Übererfüller: Zur Trennwand die Maske?

Seit der Ausrufung des Corona-Notstands am 15. März 2020 sind unter anderem Apotheken von den umfangreichen Verboten ausgenommen, damit sich die Menschen ordentlich versorgen können. Aufgrund ihrer Fachkenntnis ergriffen die Apotheken sehr rasch aus Eigenem Vorsichtsmaßnahmen gegen Ansteckungen über Tröpfcheninfektion. Dazu werden unter anderem Trennwände aus Glas oder Plexiglas® eingesetzt und dies wurde allenthalben als verantwortungsbewusst und vorbildlich hervorgehoben.

Maskenpflicht hinter Plexiglas?

Seit 14. April müssen in Handelsbetrieben, also auch in Apotheken, Kunden und bestimmte Mitarbeiter im Gesicht eine „Schutzvorrichtung als Barriere gegen Tröpfcheninfektion“ tragen. Gilt für Apothekenmitarbeiter keine Maskenpflicht, wenn eine Trennwand vorhanden ist?

In ihrem Kammer-Info teilt die Österreichische Apothekerkammer ihren Mitgliedern dazu mit: „Laut Auskunft des zuständigen Juristen wurde diese Frage intensiv im Krisenstab diskutiert und – aus Gründen des Arbeitnehmerschutzes – abschlägig beschieden.“ Die Kammer übernimmt also den Standpunkt, dass hinter einer Schutzwand zusätzlich ein (unzertifizierter) Nasen-Mund-Schutz verwendet werden muss.

Nein!

Dieser Meinung ist entgegenzutreten, wie eine genaue Lektüre der entsprechenden Notverordnung klar macht. Die Stelle lautet:

§ 2 (5): Abs. 1 [Anmerkung: die Ausnahme vom Betretungsverbot] gilt nur, wenn folgende Voraussetzungen eingehalten werden:
1. Mitarbeiter mit Kundenkontakt sowie Kunden eine den Mund- und Nasenbereich gut abdeckende mechanische Schutzvorrichtung als Barriere gegen Tröpfcheninfektion tragen; dies gilt nicht für Kinder bis zum vollendeten sechsten Lebensjahr.
2. ein Abstand von mindestens einem Meter gegenüber anderen Personen eingehalten wird.
(Verordnung BGBl. II Nr. 96/2020 idF BGBl. II Nr. 151/2020)

Der Normwortlaut spricht Mitarbeiter mit Kundenkontakt an, wobei übrigens entgegen dem üblichen Sprachgebrauch mit dem Ausdruck „Mitarbeiter“ auch ein Unternehmer gemeint sein wird. Offensichtlich will der Normsetzer aber nicht alle Mitarbeiter, die vielleicht in einem Lager, Labor oder Büro tätig sind, mit Maskenpflicht belegen.

Die Schlüsselfrage ist daher, wer überhaupt Kundenkontakt hat. Der Verordnungswortlaut selbst liefert dafür den Maßstab, wenn er im gleichen Satz von einer Barriere gegen Tröpfcheninfektion spricht.

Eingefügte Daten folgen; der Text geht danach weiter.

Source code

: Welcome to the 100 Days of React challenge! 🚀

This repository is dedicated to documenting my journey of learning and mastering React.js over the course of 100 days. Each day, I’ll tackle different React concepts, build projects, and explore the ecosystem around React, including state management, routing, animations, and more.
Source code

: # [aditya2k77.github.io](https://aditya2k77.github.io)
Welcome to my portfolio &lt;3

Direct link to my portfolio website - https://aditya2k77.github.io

Besteht ohnehin eine Barriere gegen Tröpfcheninfektion, liegt gar kein Kundenkontakt vor. Es erübrigt sich also eine zusätzliche mechanische Schutzvorrichtung vulgo Maske.

Arbeitnehmerschutz anders geregelt

Selbstverständlich muss dem Arbeitnehmerschutz Genüge getan werden, der aber nicht Gegenstand der zitierten Bestimmung ist. Vielmehr ist er in der zweiten entsprechenden Notverordnung mit einem Ein-Meter-Abstand geregelt und die Fürsorgepflicht des Dienstgebers ist mit dem Beachten dieses Ein-Meter-Abstands erfüllt.

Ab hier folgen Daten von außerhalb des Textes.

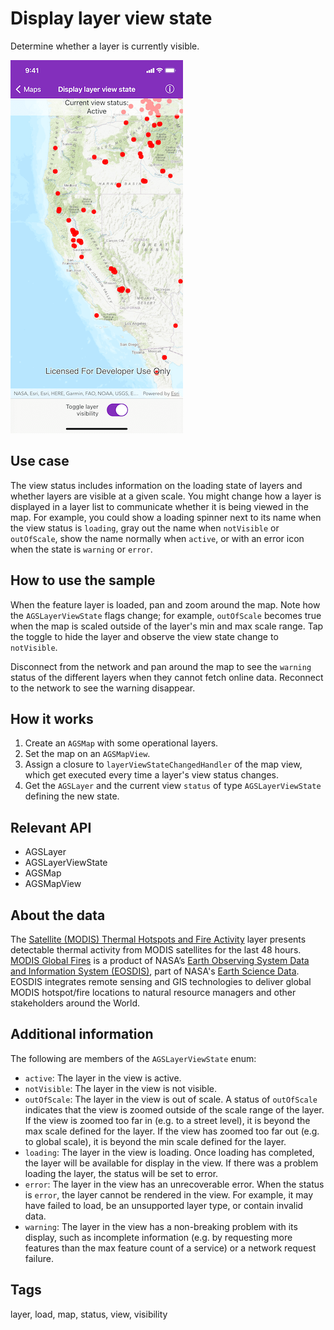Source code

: # Display layer view state

Determine whether a layer is currently visible.

![Image of display layer view state](display-layer-view-state.png)

## Use case

The view status includes information on the loading state of layers and whether layers are visible at a given scale. You might change how a layer is displayed in a layer list to communicate whether it is being viewed in the map. For example, you could show a loading spinner next to its name when the view status is `loading`, gray out the name when `notVisible` or `outOfScale`, show the name normally when `active`, or with an error icon when the state is `warning` or `error`.

## How to use the sample

When the feature layer is loaded, pan and zoom around the map. Note how the `AGSLayerViewState` flags change; for example, `outOfScale` becomes true when the map is scaled outside of the layer's min and max scale range. Tap the toggle to hide the layer and observe the view state change to `notVisible`.

Disconnect from the network and pan around the map to see the `warning` status of the different layers when they cannot fetch online data. Reconnect to the network to see the warning disappear.

## How it works

1. Create an `AGSMap` with some operational layers.
2. Set the map on an `AGSMapView`.
3. Assign a closure to `layerViewStateChangedHandler` of the map view, which get executed every time a layer's view status changes.
4. Get the `AGSLayer` and the current view `status` of type `AGSLayerViewState` defining the new state.

## Relevant API

* AGSLayer
* AGSLayerViewState
* AGSMap
* AGSMapView

## About the data

The [Satellite (MODIS) Thermal Hotspots and Fire Activity](https://runtime.maps.arcgis.com/home/item.html?id=b8f4033069f141729ffb298b7418b653) layer presents detectable thermal activity from MODIS satellites for the last 48 hours. [MODIS Global Fires](https://earthdata.nasa.gov/earth-observation-data/near-real-time/firms/active-fire-data) is a product of NASA’s [Earth Observing System Data and Information System (EOSDIS)](https://earthdata.nasa.gov/about), part of NASA's [Earth Science Data](https://science.nasa.gov/earth-science/earth-data/). EOSDIS integrates remote sensing and GIS technologies to deliver global MODIS hotspot/fire locations to natural resource managers and other stakeholders around the World.

## Additional information

The following are members of the `AGSLayerViewState` enum:

* `active`: The layer in the view is active.
* `notVisible`: The layer in the view is not visible.
* `outOfScale`: The layer in the view is out of scale. A status of `outOfScale` indicates that the view is zoomed outside of the scale range of the layer. If the view is zoomed too far in (e.g. to a street level), it is beyond the max scale defined for the layer. If the view has zoomed too far out (e.g. to global scale), it is beyond the min scale defined for the layer.
* `loading`: The layer in the view is loading. Once loading has completed, the layer will be available for display in the view. If there was a problem loading the layer, the status will be set to error.
* `error`: The layer in the view has an unrecoverable error. When the status is `error`, the layer cannot be rendered in the view. For example, it may have failed to load, be an unsupported layer type, or contain invalid data.
* `warning`: The layer in the view has a non-breaking problem with its display, such as incomplete information (e.g. by requesting more features than the max feature count of a service) or a network request failure.

## Tags

layer, load, map, status, view, visibility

Im Rechtsstaat sind die Inhalte von Gesetzen und Verordnungen entscheidend, nicht die Rechtsansichten von Beamten oder "der Obrigkeit". Mitunter werden solche Ansichten, sogar wenn sie als Ministerweisungen in Erscheinung treten, wieder zurückgenommen (siehe: Familie verboten?).

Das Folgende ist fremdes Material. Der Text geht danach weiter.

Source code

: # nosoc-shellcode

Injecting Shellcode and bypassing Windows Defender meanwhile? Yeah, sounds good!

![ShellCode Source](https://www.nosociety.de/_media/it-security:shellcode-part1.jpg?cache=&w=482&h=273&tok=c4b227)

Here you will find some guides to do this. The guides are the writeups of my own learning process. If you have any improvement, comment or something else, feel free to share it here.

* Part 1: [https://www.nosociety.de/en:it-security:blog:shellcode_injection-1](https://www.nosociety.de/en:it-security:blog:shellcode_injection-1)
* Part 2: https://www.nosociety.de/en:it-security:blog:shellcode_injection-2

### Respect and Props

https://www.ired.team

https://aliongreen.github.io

Jeder Bürger hat die Rechtsordnung zu befolgen. Ob er rechtliche Gebote übererfüllt, liegt aber in seiner Entscheidung und nicht in der Anordnungsmacht von Polizei oder Kammer. Ich komme entgegen den Übererfüllern rechtlich zu dem klaren Ergebnis:

Wenn in einem Geschäft eine Trennwand einen direkten Kundenkontakt verhindert, dürfen Mitarbeiter ohne Maske arbeiten.